Mao Zhenhua, director of joint economic research at Renmin University, told MNI.
"Everything can be put on the table and we are prepared to negotiate. But the
U.S. side hasn't presented actionable requests." 
     Whether it's the Comprehensive Economic Dialogue or negotiations over the
Bilateral Investment Treaty, the momentum for cooperation between the two
nations has stalled, a source at the U.S. embassy in Beijing familiar with the
economic and trade negotiations told MNI. 
     One reason is that the divided U.S. interests often undermine each other
when negotiating with China, allowing China to play one side against the other,
the source said. Trump's undermining of Secretary of State Rex Tillerson's
standing and the many U.S. diplomats jumping ship have also left the U.S. trade
and economic teams rudderless.
     But while China tries to project "non-interference" as the different U.S.
factions squabble, sometimes it can't contain its glee at the disarray. On
Monday, the English-language mouthpiece China Daily cited a commentary run by
the Beijing Youth Daily, not allowing the provocative comments be interpreted as
an official government response. It was authored by Ma Xiaolin, a former
propaganda official at the Xinhua News Agency and now a university professor.
     Ma wrote that widespread speculation over Tillerson's future as U.S.
secretary of state is but one of the many incidents that has revealed Trump's
lack of experience and strategic view of global affairs. Trump has also engaged
in self-inflicted "trouble-making" by making about-face comments after leaving
Beijing last month, Ma argued. Trump trumpeted the multiple business deals won
from China during his Beijing visit and agreed to pursue diplomacy to resolve
the North Korean nuclear crisis. Yet only a month later, Trump provoked another
DPRK missile test by re-labelling North Korea a state sponsor of terrorism, and
risked a "trade war with China" by opposing China's push to gain recognition as
a market economy in the WTO. 
     Noticeably, the China Daily omitted the sensitive "trade war with China"
expression in its translated citation. That shows that as much as China is irked
by the confrontational shots fired by the U.S. side, it wants to play down these
issues, MNI's government source stressed. 
     "Never in recent history have we seen the two biggest ideological rivals so
economically intertwined," the source said. A trade war is unimaginable, and
even Trump understands that. The U.S. president also knows trade deficit with
China doesn't represent debt nor can it be resolved easily, but he is employing
the issue to garner support from his political base, the source argued.

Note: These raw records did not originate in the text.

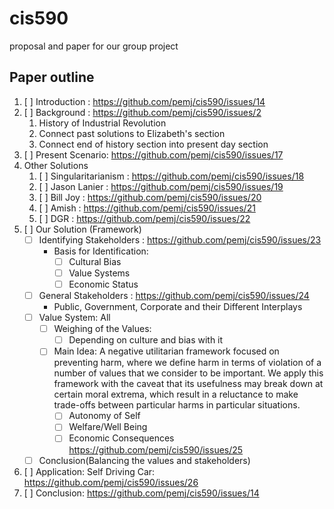 # cis590
proposal and paper for our group project

## Paper outline
1. [ ] Introduction : https://github.com/pemj/cis590/issues/14 
2. [ ] Background : https://github.com/pemj/cis590/issues/2 
   1. History of Industrial Revolution
   2. Connect past solutions to Elizabeth's section
   3. Connect end of history section into present day section
3. [ ] Present Scenario: https://github.com/pemj/cis590/issues/17
4. Other Solutions
   1. [ ] Singularitarianism : https://github.com/pemj/cis590/issues/18
   2. [ ] Jason Lanier : https://github.com/pemj/cis590/issues/19
   3. [ ] Bill Joy : https://github.com/pemj/cis590/issues/20
   4. [ ] Amish : https://github.com/pemj/cis590/issues/21
   2. [ ] DGR : https://github.com/pemj/cis590/issues/22
5. [ ] Our Solution (Framework)
    - [ ] Identifying Stakeholders : https://github.com/pemj/cis590/issues/23
        - Basis for Identification:
            - [ ] Cultural Bias
            - [ ] Value Systems
            - [ ] Economic Status
    - [ ] General Stakeholders : https://github.com/pemj/cis590/issues/24
        -  Public, Government, Corporate and their Different Interplays
    - [ ] Value System: All
        - [ ] Weighing of the Values:
            - [ ] Depending on culture and bias with it
        - [ ] Main Idea: A negative utilitarian framework focused on 
	preventing harm, where we define harm in terms of violation
	of a number of values that we consider to be important.  We
	apply this framework with the caveat that its usefulness may
	break down at certain moral extrema, which result in a
	reluctance to make trade-offs between particular harms in
	particular situations.
            - [ ] Autonomy of Self
            - [ ] Welfare/Well Being
            - [ ] Economic Consequences https://github.com/pemj/cis590/issues/25
    - [ ] Conclusion(Balancing the values and stakeholders)
6. [ ] Application: Self Driving Car: https://github.com/pemj/cis590/issues/26
7. [ ] Conclusion: https://github.com/pemj/cis590/issues/14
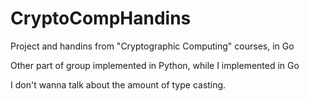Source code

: # CryptoCompHandins
Project and handins from "Cryptographic Computing" courses, in Go

Other part of group implemented in Python, while I implemented in Go

I don't wanna talk about the amount of type casting.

     MNI's U.S. diplomatic source agreed that an outright trade war with China
is very unlikely. The U.S. cannot succeed alone in a large-scale trade
confrontation, because China could undermine the effort by engaging more with
the EU or other trading partners. The Trump-led U.S. administration has, on the
contrary, weakened its traditional alliances, making it easier for China to
divide and conquer.
     If the Republicans retain control of Congress in next year's election, so
Trump knows his presidency is more secure, that's when his administration may
formulate a constructive trade strategy, the government source said. Until then,
Trump will be preoccupied with domestic politics and so there is little China
can do but to focus on managing its own economy well.  
     In many ways, the vacuum created by the withdrawal of U.S. leadership in
the world may be a good thing, the source close to the Chinese government
argued. Countries now are forced to address their own issues without referring
or deferring to the U.S., he said, citing Saudi Arabia's recent steps at reform.
     This is certainly a boon to China, allowing it to pursue its reforms and
build broader trade relations with nations alienated by Trump. Had Trump not
pulled the U.S. out of the Trans-Pacific Partnership, China would have faced its
biggest economic challenge ever, he admitted. The combined size of the 11
non-U.S. members is just about the same as China, meaning the TPP including the
U.S. would have easily limited China, he said.
     Minus the U.S., the TPP-11 is no match for China, he said.